Top of Dataset records
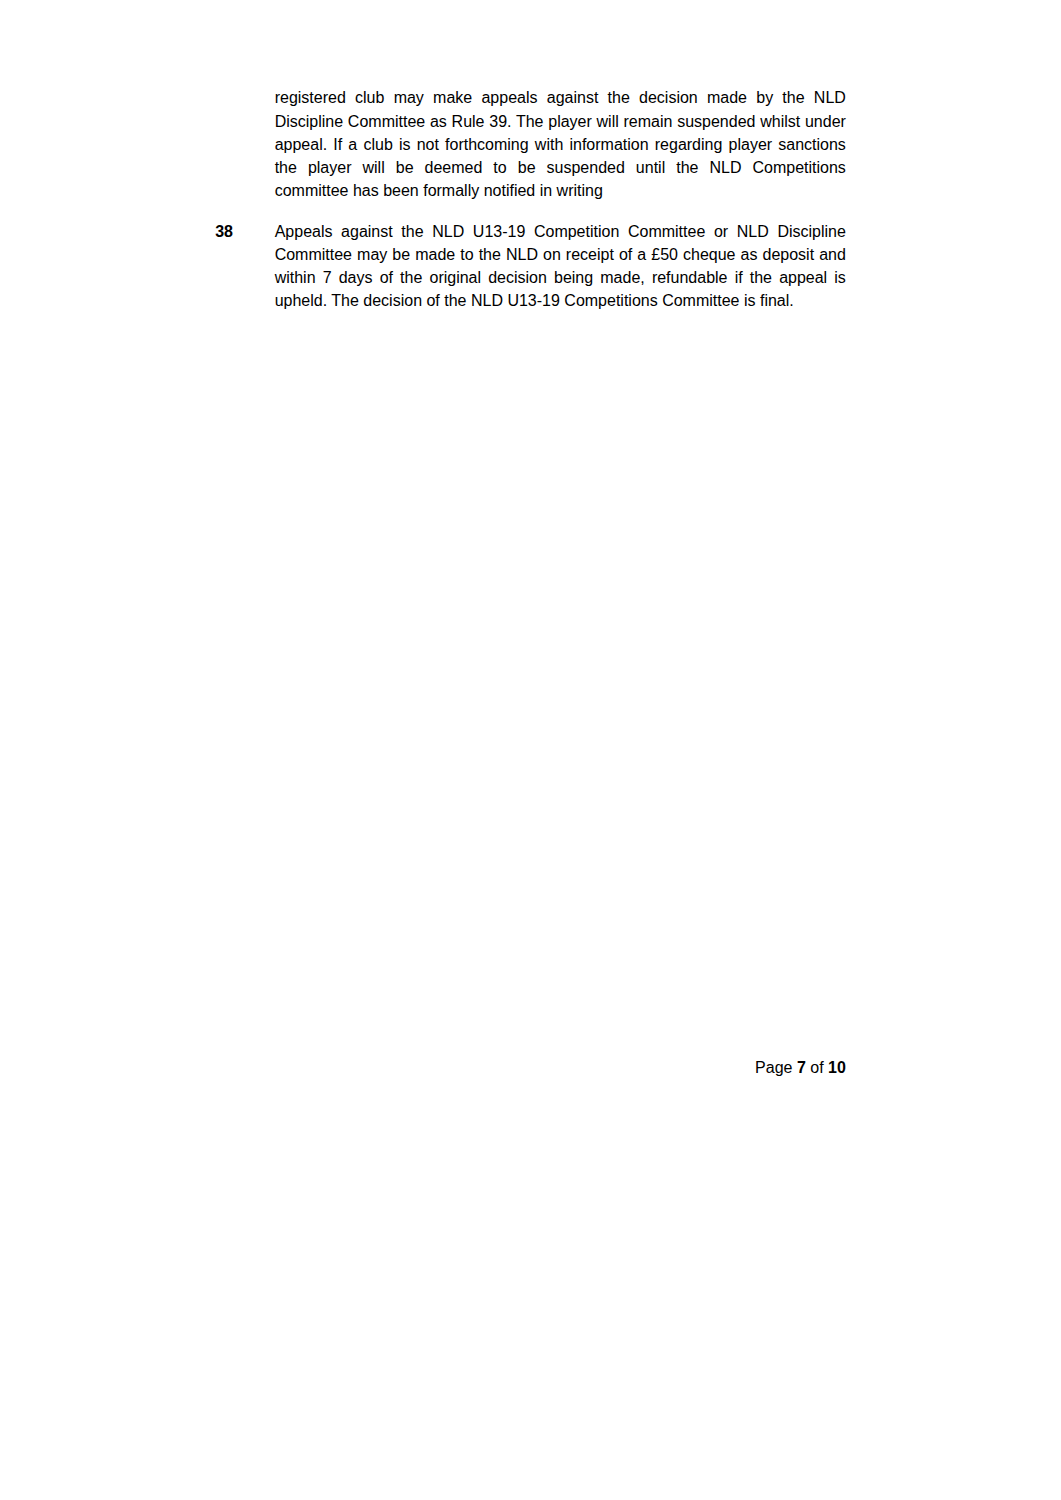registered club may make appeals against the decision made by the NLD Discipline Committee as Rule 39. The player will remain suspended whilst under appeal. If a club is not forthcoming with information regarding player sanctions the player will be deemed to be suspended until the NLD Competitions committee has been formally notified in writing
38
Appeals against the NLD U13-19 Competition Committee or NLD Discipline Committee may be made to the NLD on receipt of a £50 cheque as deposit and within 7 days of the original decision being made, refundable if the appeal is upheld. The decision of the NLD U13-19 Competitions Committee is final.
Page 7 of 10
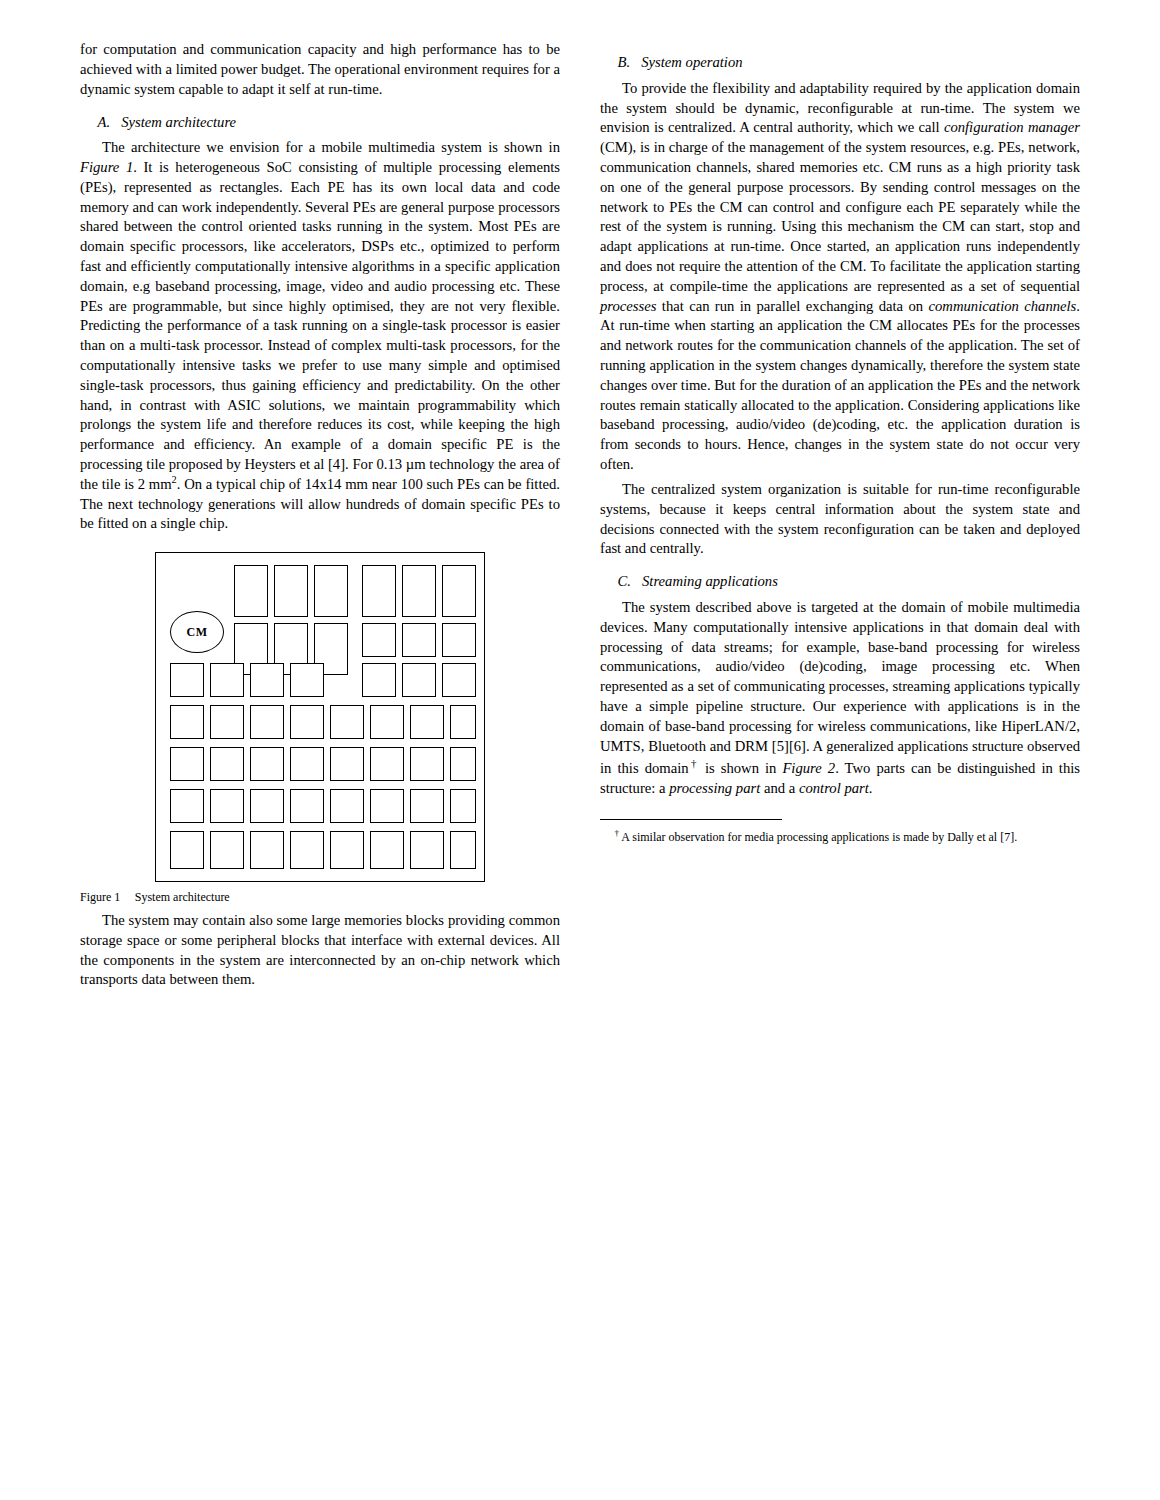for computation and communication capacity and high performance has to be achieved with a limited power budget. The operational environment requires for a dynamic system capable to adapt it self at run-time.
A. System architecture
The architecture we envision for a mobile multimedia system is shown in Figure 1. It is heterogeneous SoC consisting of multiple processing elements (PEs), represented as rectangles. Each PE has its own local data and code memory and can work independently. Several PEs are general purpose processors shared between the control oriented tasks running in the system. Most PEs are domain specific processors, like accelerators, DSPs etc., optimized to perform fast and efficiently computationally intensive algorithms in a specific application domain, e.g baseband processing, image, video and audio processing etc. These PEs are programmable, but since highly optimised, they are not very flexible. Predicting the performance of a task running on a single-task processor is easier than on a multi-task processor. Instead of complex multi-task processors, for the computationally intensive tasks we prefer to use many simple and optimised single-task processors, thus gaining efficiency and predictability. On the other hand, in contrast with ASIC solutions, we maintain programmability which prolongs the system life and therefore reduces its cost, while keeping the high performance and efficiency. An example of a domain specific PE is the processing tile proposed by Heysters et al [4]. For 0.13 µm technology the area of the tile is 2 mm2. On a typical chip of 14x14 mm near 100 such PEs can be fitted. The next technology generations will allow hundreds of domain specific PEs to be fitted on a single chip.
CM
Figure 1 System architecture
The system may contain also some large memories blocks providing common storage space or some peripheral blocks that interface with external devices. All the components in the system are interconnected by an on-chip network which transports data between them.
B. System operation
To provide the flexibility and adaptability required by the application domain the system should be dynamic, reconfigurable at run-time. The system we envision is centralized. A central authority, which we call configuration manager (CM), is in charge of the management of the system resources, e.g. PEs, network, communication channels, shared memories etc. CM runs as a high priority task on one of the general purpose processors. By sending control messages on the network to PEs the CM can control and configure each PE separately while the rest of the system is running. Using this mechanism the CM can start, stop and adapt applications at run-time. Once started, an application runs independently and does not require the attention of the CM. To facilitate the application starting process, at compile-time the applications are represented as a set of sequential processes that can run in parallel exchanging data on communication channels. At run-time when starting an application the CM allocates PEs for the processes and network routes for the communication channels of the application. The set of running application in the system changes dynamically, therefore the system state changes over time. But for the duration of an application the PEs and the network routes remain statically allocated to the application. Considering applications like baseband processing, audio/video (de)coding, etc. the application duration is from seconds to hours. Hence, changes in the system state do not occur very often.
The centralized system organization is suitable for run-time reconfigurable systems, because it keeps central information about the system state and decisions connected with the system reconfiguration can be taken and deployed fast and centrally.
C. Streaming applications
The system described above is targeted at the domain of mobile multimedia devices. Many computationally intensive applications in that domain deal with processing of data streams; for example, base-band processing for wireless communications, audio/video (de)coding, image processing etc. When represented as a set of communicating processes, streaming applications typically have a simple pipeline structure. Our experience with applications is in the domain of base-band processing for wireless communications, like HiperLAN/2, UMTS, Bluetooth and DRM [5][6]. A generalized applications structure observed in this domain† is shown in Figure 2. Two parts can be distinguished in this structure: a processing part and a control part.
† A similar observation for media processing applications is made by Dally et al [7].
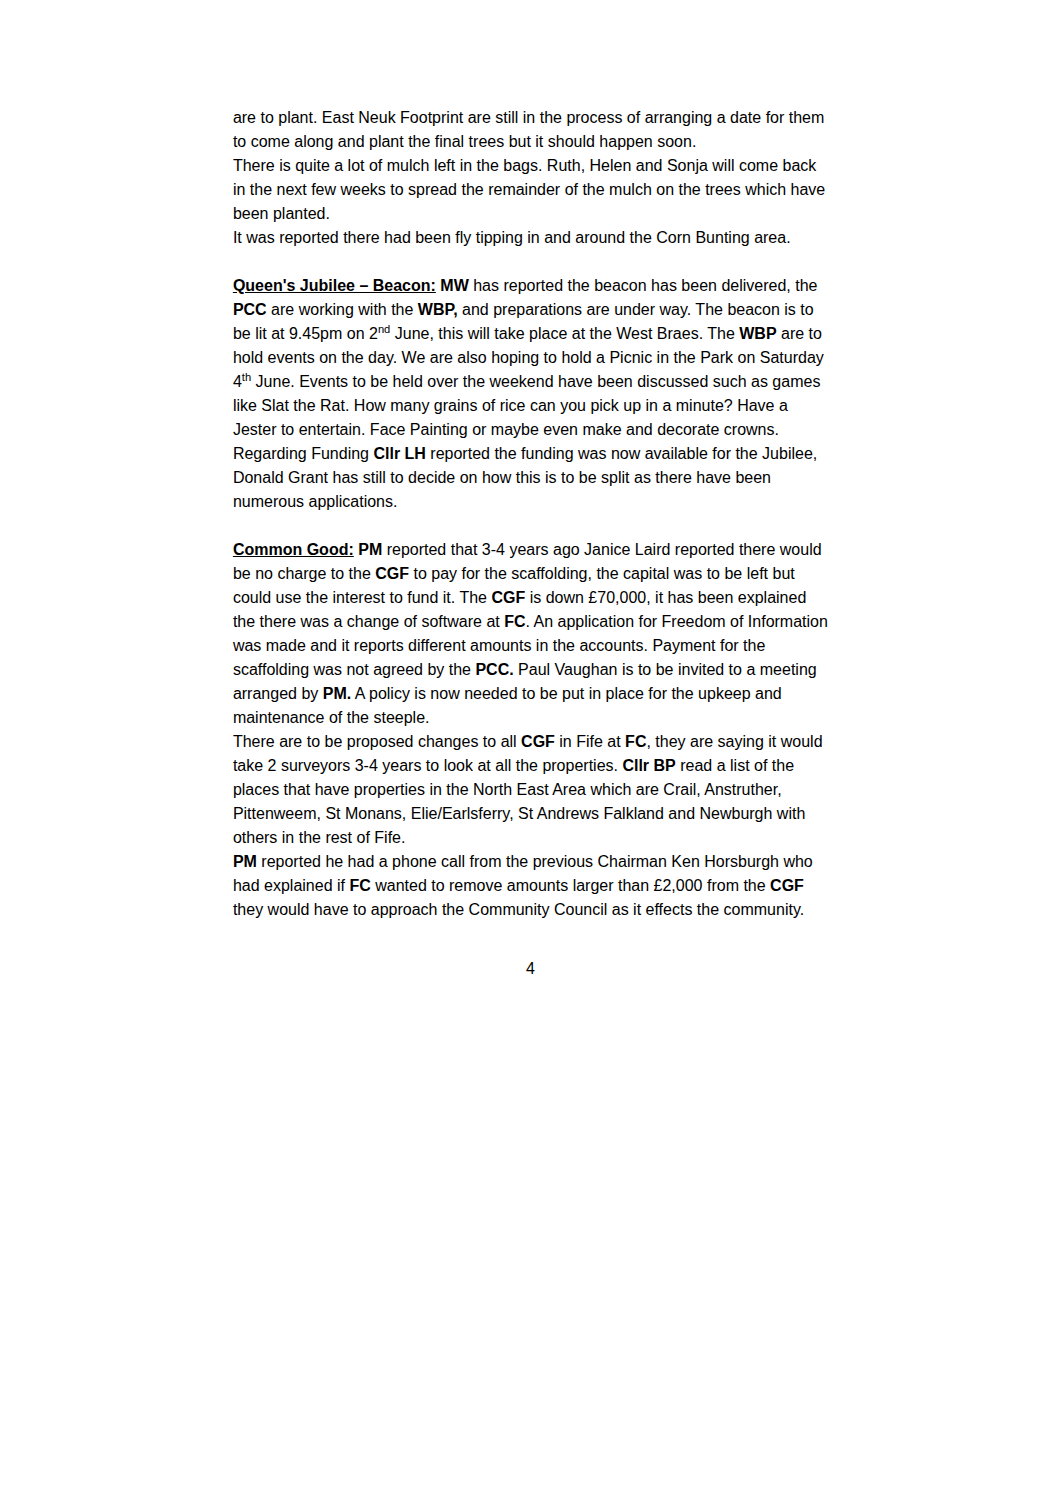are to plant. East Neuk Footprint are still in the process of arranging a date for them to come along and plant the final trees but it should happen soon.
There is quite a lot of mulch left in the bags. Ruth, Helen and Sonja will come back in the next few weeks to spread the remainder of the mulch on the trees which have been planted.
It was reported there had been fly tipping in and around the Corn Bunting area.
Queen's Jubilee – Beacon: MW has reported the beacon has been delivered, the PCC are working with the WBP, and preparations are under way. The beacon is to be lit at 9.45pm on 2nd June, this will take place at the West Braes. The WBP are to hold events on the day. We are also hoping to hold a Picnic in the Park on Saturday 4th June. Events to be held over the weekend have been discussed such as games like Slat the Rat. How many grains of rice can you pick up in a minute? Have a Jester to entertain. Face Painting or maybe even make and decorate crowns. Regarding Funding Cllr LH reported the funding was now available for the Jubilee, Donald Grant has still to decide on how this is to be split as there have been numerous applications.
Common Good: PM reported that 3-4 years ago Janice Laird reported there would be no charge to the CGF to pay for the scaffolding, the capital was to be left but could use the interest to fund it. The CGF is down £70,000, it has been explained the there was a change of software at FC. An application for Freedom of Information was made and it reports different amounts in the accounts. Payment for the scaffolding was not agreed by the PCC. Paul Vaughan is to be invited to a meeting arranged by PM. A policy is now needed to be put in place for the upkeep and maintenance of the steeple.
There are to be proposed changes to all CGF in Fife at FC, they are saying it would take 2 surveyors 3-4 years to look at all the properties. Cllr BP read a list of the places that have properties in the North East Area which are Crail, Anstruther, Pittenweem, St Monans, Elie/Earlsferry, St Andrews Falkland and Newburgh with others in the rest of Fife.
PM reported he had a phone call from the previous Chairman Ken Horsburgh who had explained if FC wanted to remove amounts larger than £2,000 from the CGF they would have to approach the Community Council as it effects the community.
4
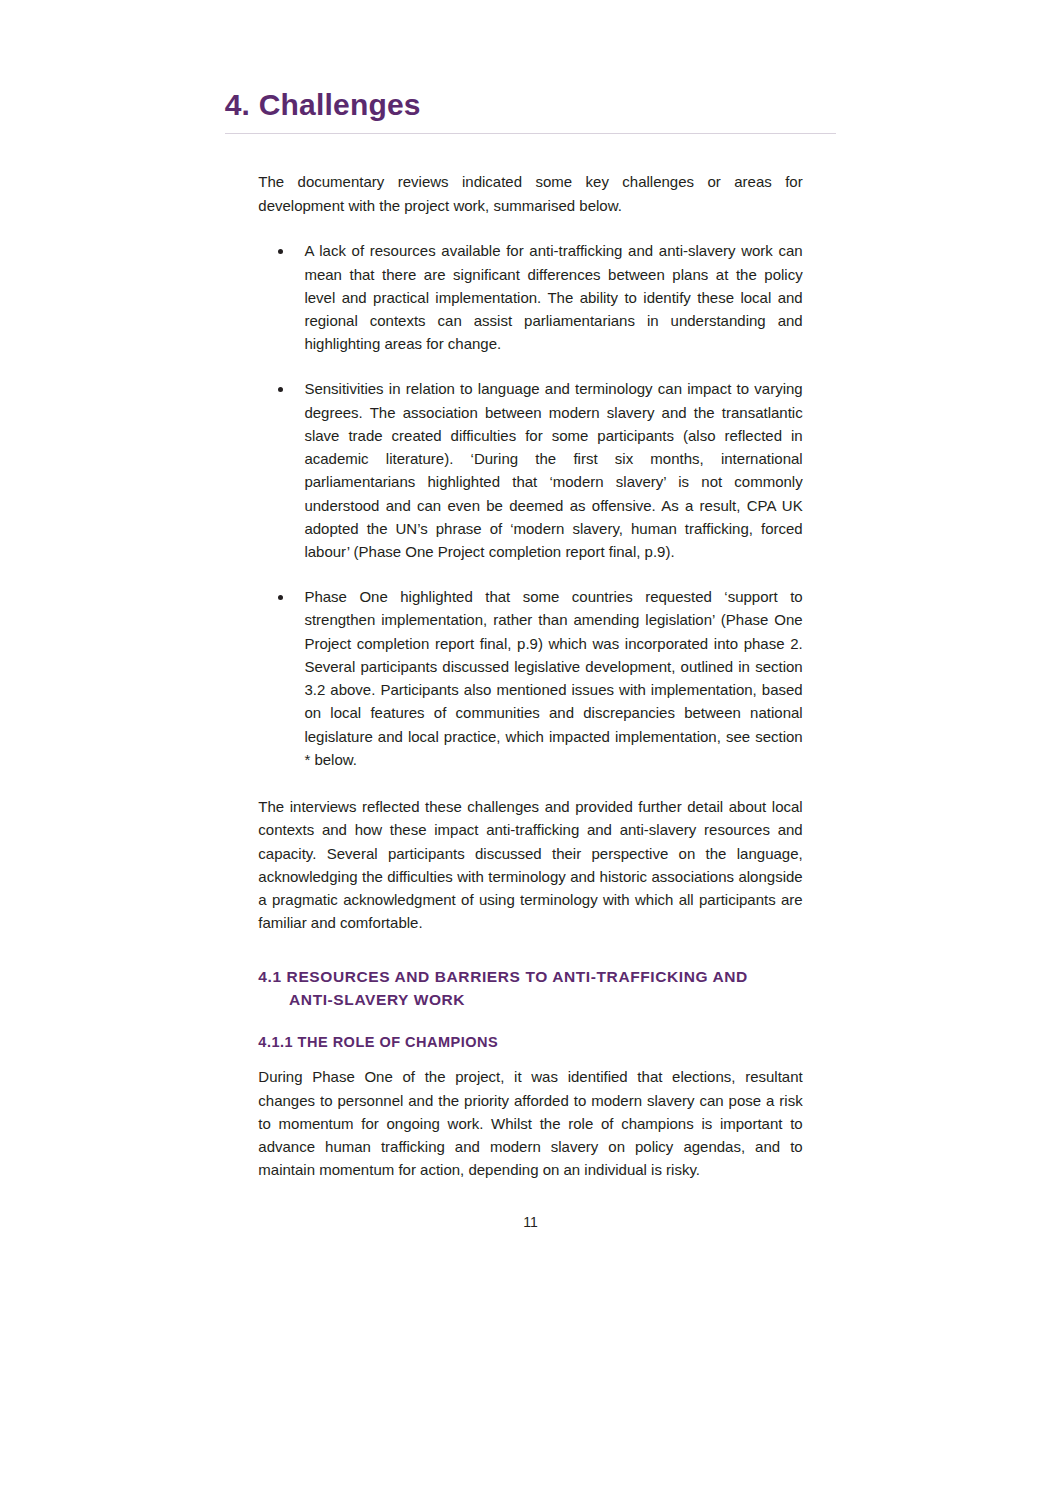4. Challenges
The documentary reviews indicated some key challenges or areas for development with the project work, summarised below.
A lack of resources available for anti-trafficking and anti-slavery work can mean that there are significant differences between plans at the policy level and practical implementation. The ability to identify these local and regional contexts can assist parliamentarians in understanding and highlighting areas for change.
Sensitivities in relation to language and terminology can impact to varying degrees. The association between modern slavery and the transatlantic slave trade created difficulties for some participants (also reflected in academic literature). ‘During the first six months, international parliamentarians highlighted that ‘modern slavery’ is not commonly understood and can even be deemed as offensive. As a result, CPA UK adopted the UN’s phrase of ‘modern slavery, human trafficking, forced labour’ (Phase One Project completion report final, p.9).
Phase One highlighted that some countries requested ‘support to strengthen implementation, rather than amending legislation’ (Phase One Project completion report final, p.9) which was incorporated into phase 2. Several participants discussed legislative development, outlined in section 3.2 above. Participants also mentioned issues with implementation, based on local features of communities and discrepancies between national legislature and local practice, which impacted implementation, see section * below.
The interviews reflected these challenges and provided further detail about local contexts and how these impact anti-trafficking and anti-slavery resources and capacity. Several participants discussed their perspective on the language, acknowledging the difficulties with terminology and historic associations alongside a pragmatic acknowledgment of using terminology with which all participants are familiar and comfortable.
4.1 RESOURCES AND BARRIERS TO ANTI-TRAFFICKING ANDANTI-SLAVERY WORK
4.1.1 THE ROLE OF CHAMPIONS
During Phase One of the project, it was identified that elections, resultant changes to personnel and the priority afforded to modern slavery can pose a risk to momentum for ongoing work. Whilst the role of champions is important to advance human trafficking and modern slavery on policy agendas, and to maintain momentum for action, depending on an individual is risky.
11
Bottom of Dataset records
§ The task
Could you restate, word for word, every line from the one containing "The interviews reflected" through the last line of the records above, and nothing more?

§ The completed task
The interviews reflected these challenges and provided further detail about local contexts and how these impact anti-trafficking and anti-slavery resources and capacity. Several participants discussed their perspective on the language, acknowledging the difficulties with terminology and historic associations alongside a pragmatic acknowledgment of using terminology with which all participants are familiar and comfortable.
4.1 RESOURCES AND BARRIERS TO ANTI-TRAFFICKING ANDANTI-SLAVERY WORK
4.1.1 THE ROLE OF CHAMPIONS
During Phase One of the project, it was identified that elections, resultant changes to personnel and the priority afforded to modern slavery can pose a risk to momentum for ongoing work. Whilst the role of champions is important to advance human trafficking and modern slavery on policy agendas, and to maintain momentum for action, depending on an individual is risky.
11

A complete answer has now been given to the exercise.